▸ Selected passage

Lunch at Tudor Retreat wasn’t the best. But nothing to complain about. After lunch, all Geoffery could think about was that island. The swim. Some brief digestion yoga exercises and he was in the lake again, waiting for his friends. But they didn’t show up. Fifteen minutes, twenty, no sign of them. Geoffery simply had to conquer the island. An hour, maybe more, he was at the island. He swam against the current. He reached. He conquered. Fifteen minutes or so of enjoying the moment, he spotted Duncan and Gus at the jetty:
“Bugger! Lush! Hang on! We’re coming!”
“Come bugger! Come!”
A satellite image of Kalote Lake indicating Geoffery’s starting and finish points.

▸ The data
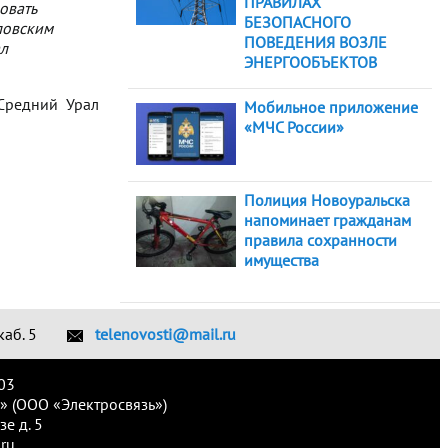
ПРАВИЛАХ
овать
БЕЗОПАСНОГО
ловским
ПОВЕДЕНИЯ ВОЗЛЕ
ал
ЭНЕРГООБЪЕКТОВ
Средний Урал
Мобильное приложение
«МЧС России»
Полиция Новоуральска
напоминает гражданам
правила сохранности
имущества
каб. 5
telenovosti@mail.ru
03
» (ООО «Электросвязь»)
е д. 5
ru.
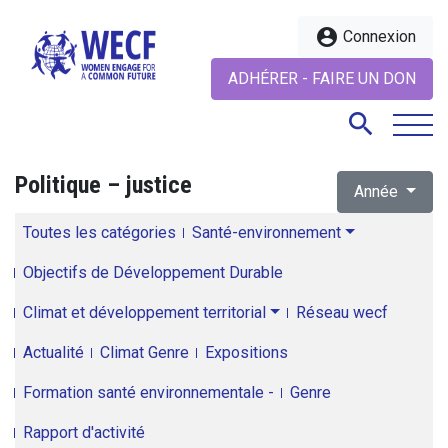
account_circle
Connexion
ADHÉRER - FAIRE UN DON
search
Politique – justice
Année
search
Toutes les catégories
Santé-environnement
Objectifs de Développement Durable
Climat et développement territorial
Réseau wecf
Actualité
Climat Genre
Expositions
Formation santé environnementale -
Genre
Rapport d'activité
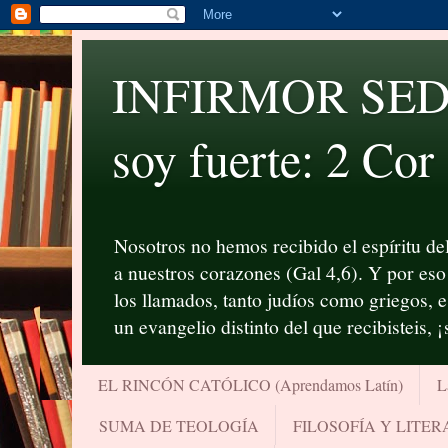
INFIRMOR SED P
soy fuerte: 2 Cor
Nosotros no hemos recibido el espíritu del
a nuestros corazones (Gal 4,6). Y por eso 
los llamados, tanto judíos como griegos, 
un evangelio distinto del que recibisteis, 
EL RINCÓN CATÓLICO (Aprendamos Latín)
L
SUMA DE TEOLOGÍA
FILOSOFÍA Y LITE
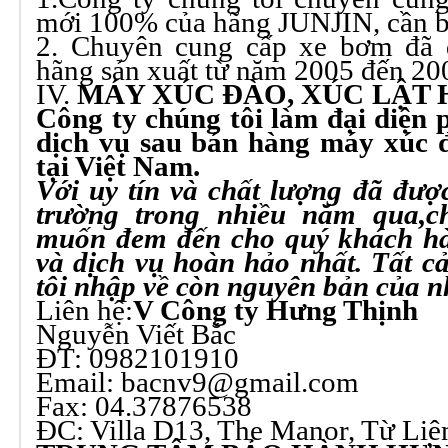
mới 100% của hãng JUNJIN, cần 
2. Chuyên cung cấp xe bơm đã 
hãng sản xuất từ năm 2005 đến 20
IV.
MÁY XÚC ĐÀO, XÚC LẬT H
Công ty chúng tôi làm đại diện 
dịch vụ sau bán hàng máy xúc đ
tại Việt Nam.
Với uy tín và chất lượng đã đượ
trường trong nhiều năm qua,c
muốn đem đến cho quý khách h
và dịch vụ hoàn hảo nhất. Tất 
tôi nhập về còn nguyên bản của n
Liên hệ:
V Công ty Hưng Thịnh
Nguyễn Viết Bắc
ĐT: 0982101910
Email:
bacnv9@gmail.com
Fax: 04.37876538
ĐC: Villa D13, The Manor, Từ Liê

...

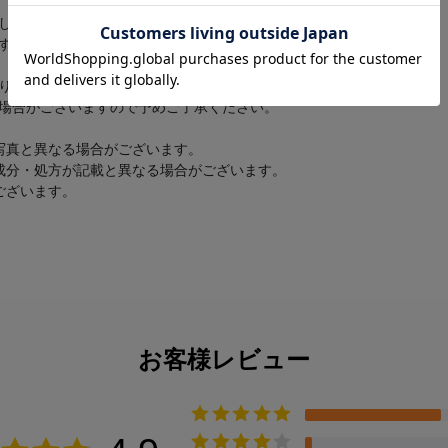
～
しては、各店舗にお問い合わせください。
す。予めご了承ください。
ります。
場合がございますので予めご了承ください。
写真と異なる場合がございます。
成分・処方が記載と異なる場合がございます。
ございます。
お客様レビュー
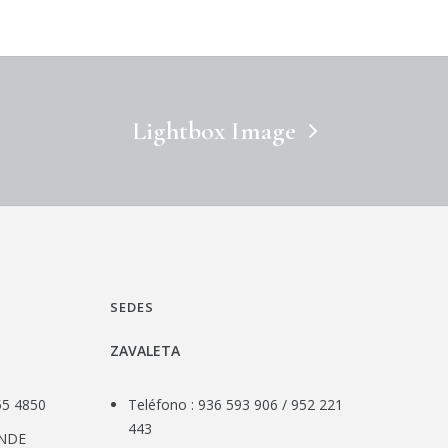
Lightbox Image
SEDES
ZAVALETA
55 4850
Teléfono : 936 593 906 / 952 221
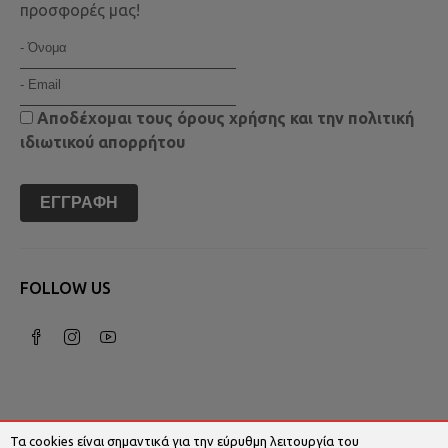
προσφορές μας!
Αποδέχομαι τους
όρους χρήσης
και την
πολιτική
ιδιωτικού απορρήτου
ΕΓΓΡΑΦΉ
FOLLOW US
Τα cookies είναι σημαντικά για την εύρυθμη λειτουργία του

▸ Actions to take
[a] Condense the paragraph of the passage about the island swim that begins "Lunch at Tudor Retreat" into a shorter version that keeps its main facts.
[b] Copy the lines of the entries between the line holding "προσφορές μας!" and the line holding "Τα cookies είναι", inclusive.
The passage about the island swim and the entries are unrelated material.

▸ Results for each task
[a] After an unremarkable lunch at Tudor Retreat, Geoffery could think only of swimming to the island. He did some brief digestion yoga, got back in the lake and waited for his friends, but they still hadn't appeared after twenty minutes. Set on conquering the island, he swam against the current and reached it after an hour or more. After about fifteen minutes of enjoying the moment, he spotted Duncan and Gus at the jetty.

[b]
προσφορές μας!
Αποδέχομαι τους
όρους χρήσης
και την
πολιτική
ιδιωτικού απορρήτου
ΕΓΓΡΑΦΉ
FOLLOW US
Τα cookies είναι σημαντικά για την εύρυθμη λειτουργία του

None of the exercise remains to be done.